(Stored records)
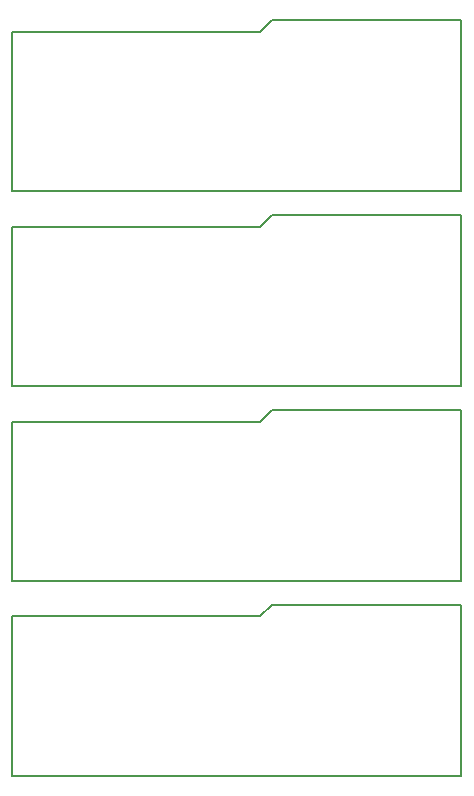
<source format=gm1>
G04*
G04 #@! TF.GenerationSoftware,Altium Limited,Altium Designer,20.2.7 (254)*
G04*
G04 Layer_Color=16711935*
%FSLAX44Y44*%
%MOMM*%
G71*
G04*
G04 #@! TF.SameCoordinates,E2930A79-BBFB-44DC-8FC5-9A75561AB175*
G04*
G04*
G04 #@! TF.FilePolarity,Positive*
G04*
G01*
G75*
%ADD12C,0.2000*%
D12*
X20000Y515000D02*
Y650000D01*
Y515000D02*
X400000D01*
Y660000D01*
X240000D02*
X400000D01*
X20000Y650000D02*
X230000D01*
X240000Y660000D01*
X20000Y350000D02*
Y485000D01*
Y350000D02*
X400000D01*
Y495000D01*
X240000D02*
X400000D01*
X20000Y485000D02*
X230000D01*
X240000Y495000D01*
X20000Y185000D02*
Y320000D01*
Y185000D02*
X400000D01*
Y330000D01*
X240000D02*
X400000D01*
X20000Y320000D02*
X230000D01*
X240000Y330000D01*
X230000Y155000D02*
X240000Y165000D01*
X20000Y155000D02*
X230000D01*
X240000Y165000D02*
X400000D01*
Y20000D02*
Y165000D01*
X20000Y20000D02*
X400000D01*
X20000D02*
Y155000D01*
M02*

</source>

Task description: Print all the entries again exactly as written, but without the pictures.

Exercise solution:
<source format=gm1>
G04*
G04 #@! TF.GenerationSoftware,Altium Limited,Altium Designer,20.2.7 (254)*
G04*
G04 Layer_Color=16711935*
%FSLAX44Y44*%
%MOMM*%
G71*
G04*
G04 #@! TF.SameCoordinates,E2930A79-BBFB-44DC-8FC5-9A75561AB175*
G04*
G04*
G04 #@! TF.FilePolarity,Positive*
G04*
G01*
G75*
%ADD12C,0.2000*%
D12*
X20000Y515000D02*
Y650000D01*
Y515000D02*
X400000D01*
Y660000D01*
X240000D02*
X400000D01*
X20000Y650000D02*
X230000D01*
X240000Y660000D01*
X20000Y350000D02*
Y485000D01*
Y350000D02*
X400000D01*
Y495000D01*
X240000D02*
X400000D01*
X20000Y485000D02*
X230000D01*
X240000Y495000D01*
X20000Y185000D02*
Y320000D01*
Y185000D02*
X400000D01*
Y330000D01*
X240000D02*
X400000D01*
X20000Y320000D02*
X230000D01*
X240000Y330000D01*
X230000Y155000D02*
X240000Y165000D01*
X20000Y155000D02*
X230000D01*
X240000Y165000D02*
X400000D01*
Y20000D02*
Y165000D01*
X20000Y20000D02*
X400000D01*
X20000D02*
Y155000D01*
M02*

</source>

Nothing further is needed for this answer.